1.4.Implications analytiques
La question qui se pose maintenant s’exprime en ces termes : comment, dans notre activité de recherche, subordonner nos propres attitudes d’écoute aux objectifs que nous venons d’esquisser, afin d’y trouver quelques éléments de réponse ?
- rendre l’accès au concret de l’objet le plus objectif possible, afin de tenter une observation généralisante de cet « ouïr », et accéder à la transcendance de l’objet évoquée par Schaeffer, qui de fait dépasse les perceptions individuelles. Cette attitude d’écoute peut se décrire en Concret / Objectif, et correspond alors à l’« écouter » de Schaeffer. Pour l’analyste, elle équivaut donc à chercher dans les chansons la source des sons ou ce qu’ils sont censés représenter. Cette écoute revient à observer les différents éléments pertinents pour sa production : quels sont les instruments utilisés ? Quelles tonalités sont employées ? Comment la chanson est-elle rythmée ? Comment s’organisent les thèmes mélodiques ? Quelles sont les caractéristiques de l’expression vocale ? De fait, dès lors que l’ « écouter » implique de considérer le son en tant qu’indice de sa source, cette étape de l’analyse peut s’apparenter à une sémiotique du « signe-renvoi »184 au sens de Geninasca : tel type de son renvoie aux conditions de sa production, dans un rapport métonymique, et en accord avec le savoir partagé par les auditeurs avertis, musiciens ou musicologues.

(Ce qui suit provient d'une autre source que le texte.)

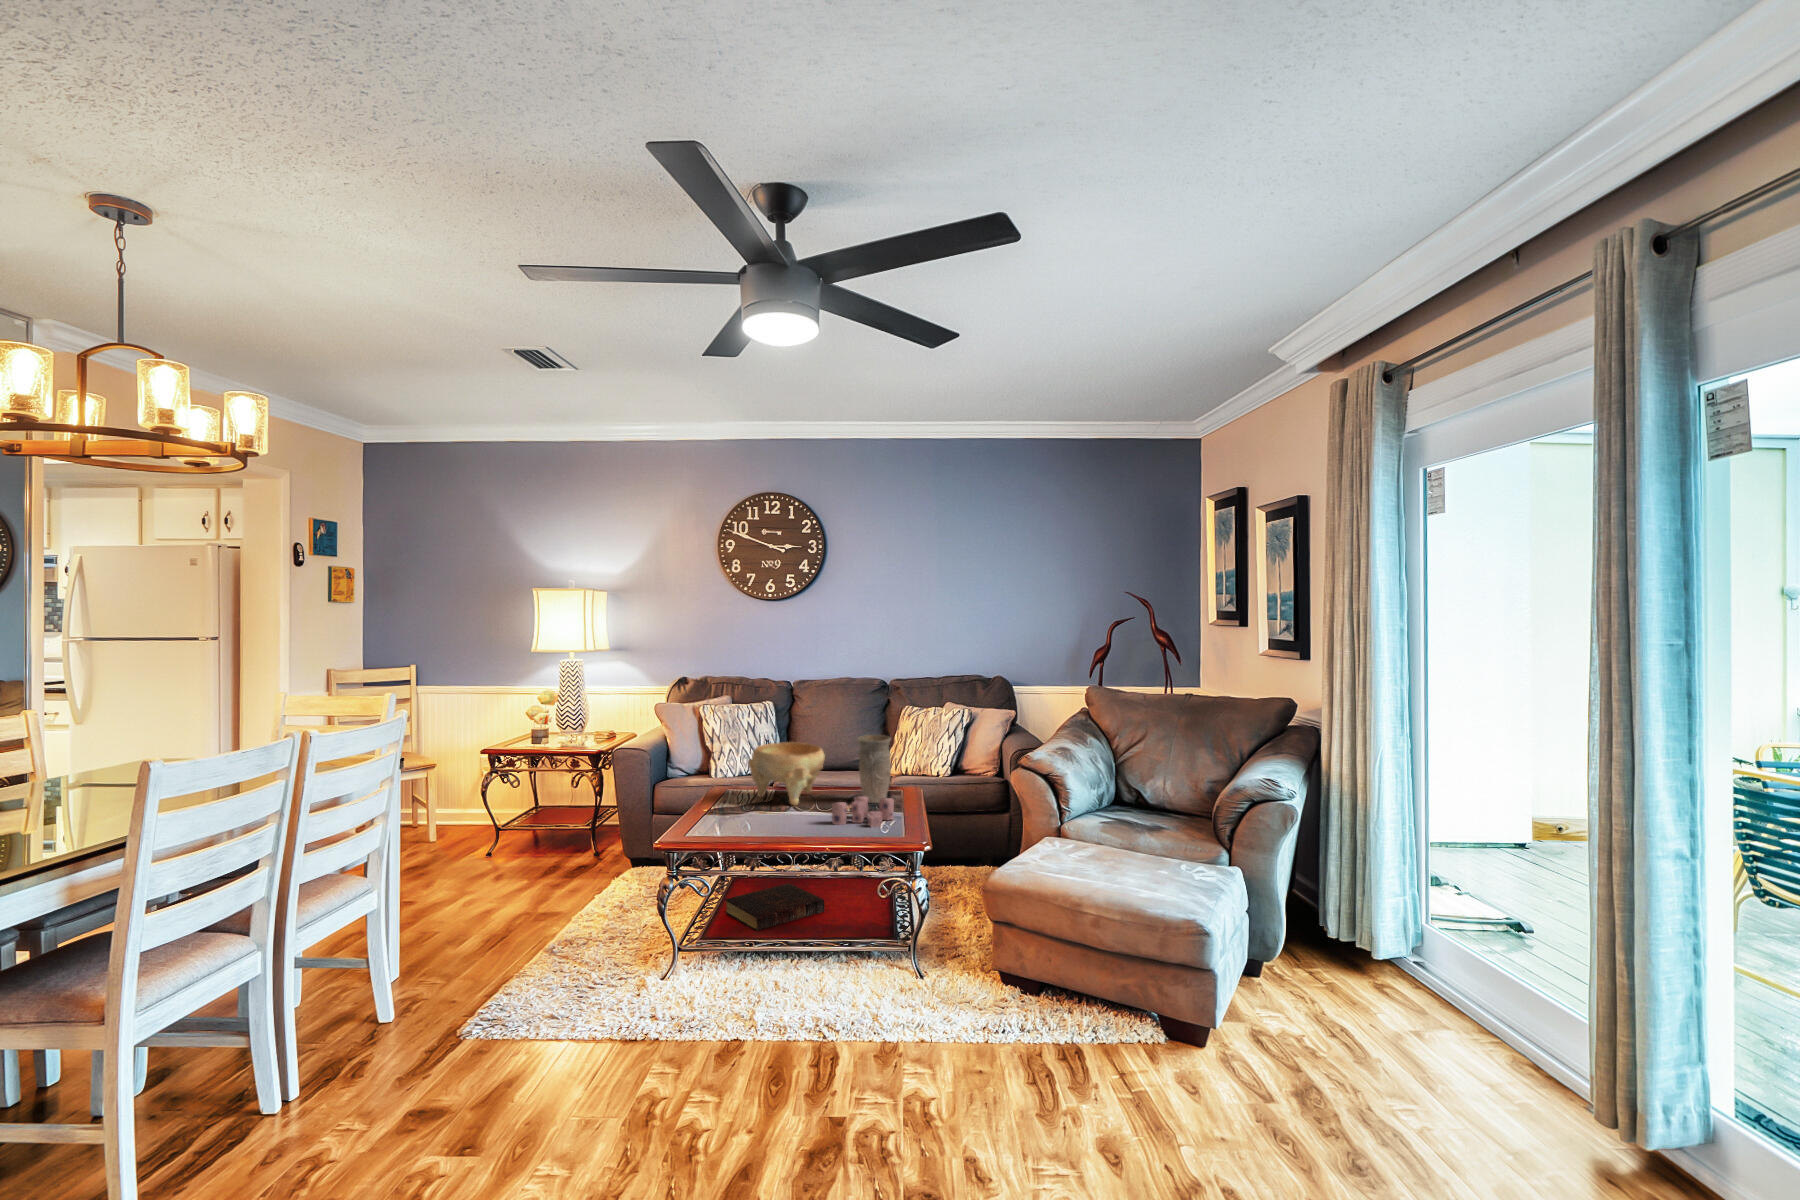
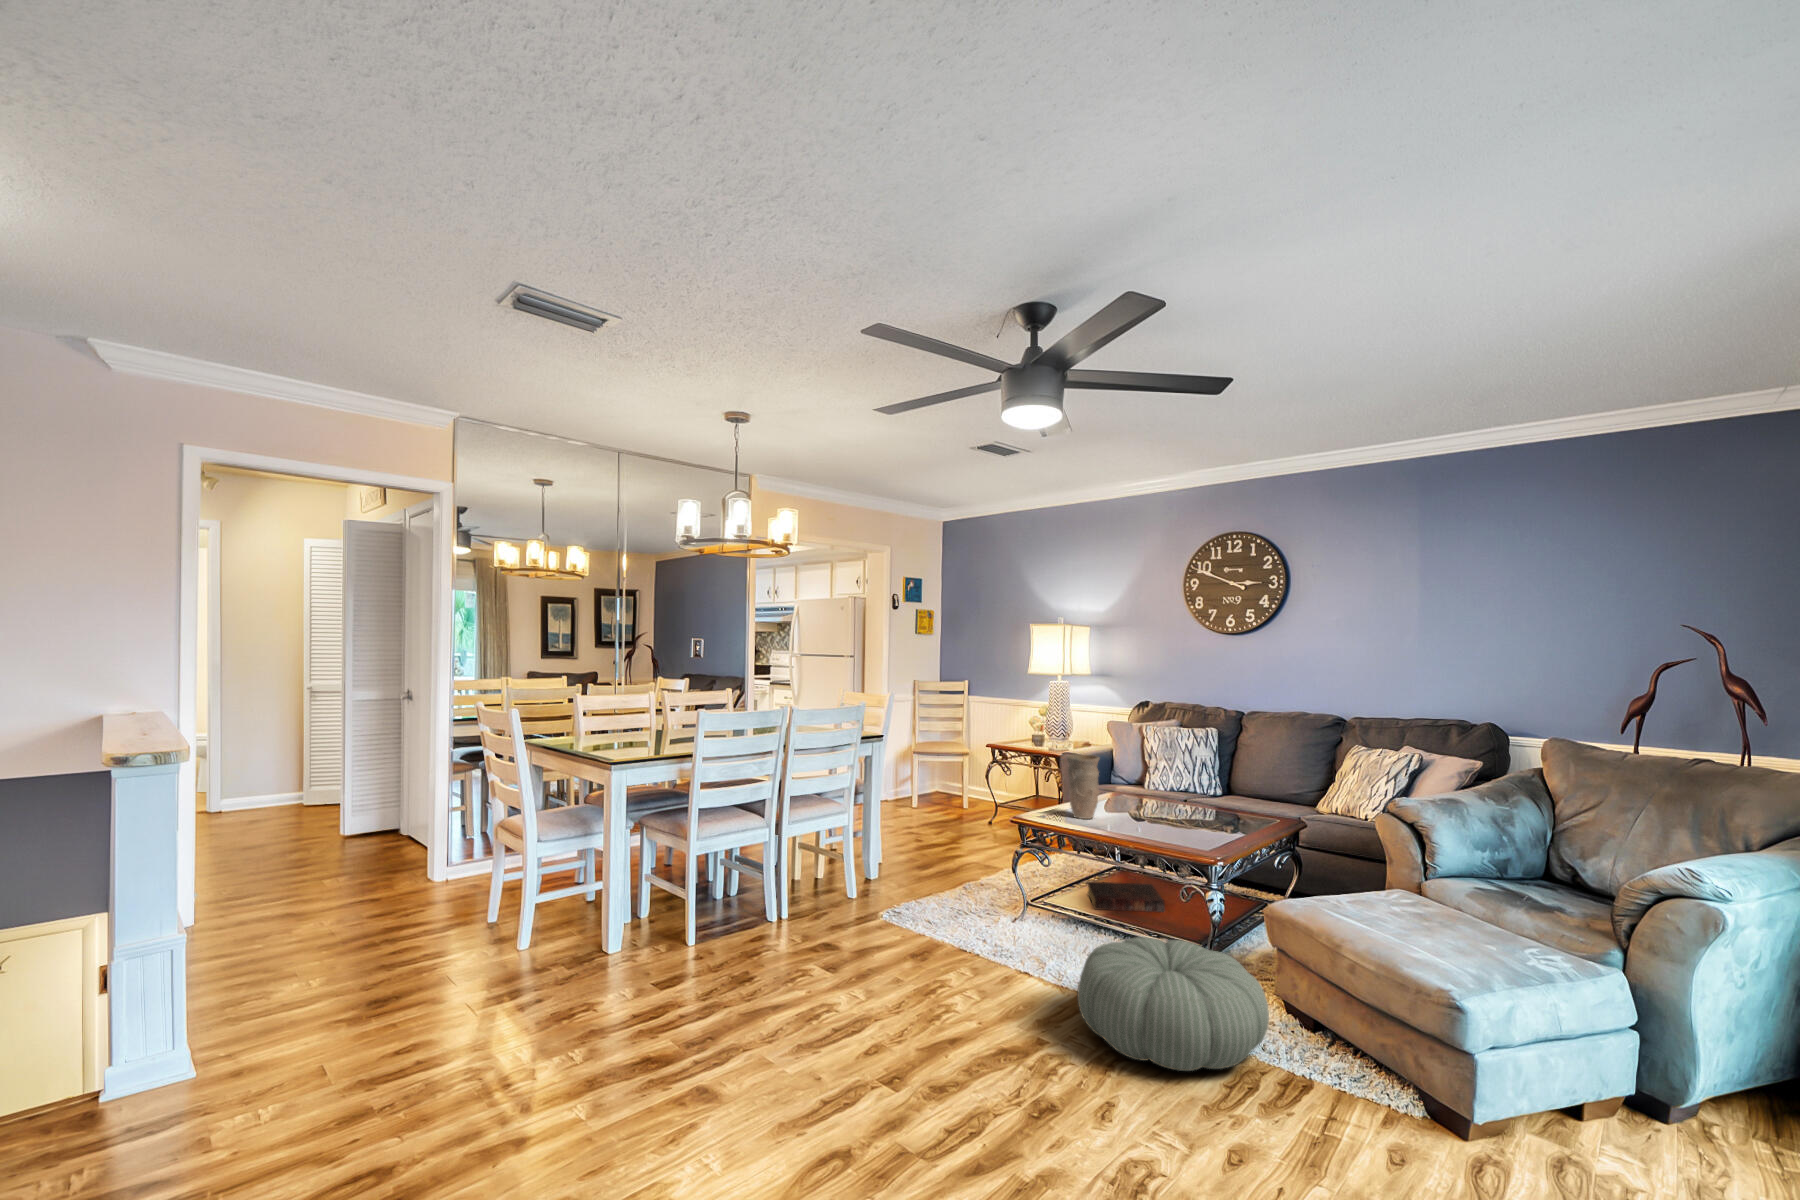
vase: present [858,735,891,803] -> present [1067,754,1099,819]
decorative bowl: present [748,742,825,805] -> none [1135,760,1206,817]
candle: present [832,796,894,827] -> none [1167,814,1230,843]
pouf: none [839,941,1043,1097] -> present [1078,937,1269,1071]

- restituer au « comprendre » sa dimension subjective, et écouter les qualités des sons pour elles-mêmes, dans le but d’y chercher en quoi elles pourraient se référer à d’autres ensembles signifiants. Cette attitude d’écoute se décrit alors en Abstrait / Subjectif et correspond à l’ « écoute réduite » de Schaeffer. Elle implique non seulement de percevoir les qualités des sons, mais également d’être capable de qualifier ces sons à travers leurs propriétés.
En menant ces deux types d’écoute pour l’analyse, nous devrions aboutir au final à une compréhension globale du « circuit » de l’activité perceptive tel que défini par Schaeffer, relativement à notre objet chanson Par suite, cette activité perceptive étant le corrélat obligatoire d’une herméneutique de la chanson, nous devrions être en mesure, au regard des résultats obtenus, de la rattacher à une théorie de l’interprétation des discours, afin de fournir les clés de ses fonctionnements sémiosiques. Cependant, il s’agit évidemment d’un tableau idéal de notre de recherche, et irréalisable tel quel. Nous devons le mettre en adéquation avec nos objectifs, nos propres ressources en matière d’analyse, et les outils conceptuels que nous offre notre discipline.
Notes
184.
« La sémiotique du signe-renvoi engage ce que j’appellerai une saisie molaire […] Dans le cadre d’une telle sémiotique, on appellera sens, ou non-sens, respectivement, la conformité ou la non-conformité des réseaux, actualisés ou mis en place par le discours avec ceux qu’enregistre le savoir partagé dont dépendent le vraisemblable et les conditions de « vérité » propres à un espace socioculturel défini. » (Geninasca, 1997 : 88).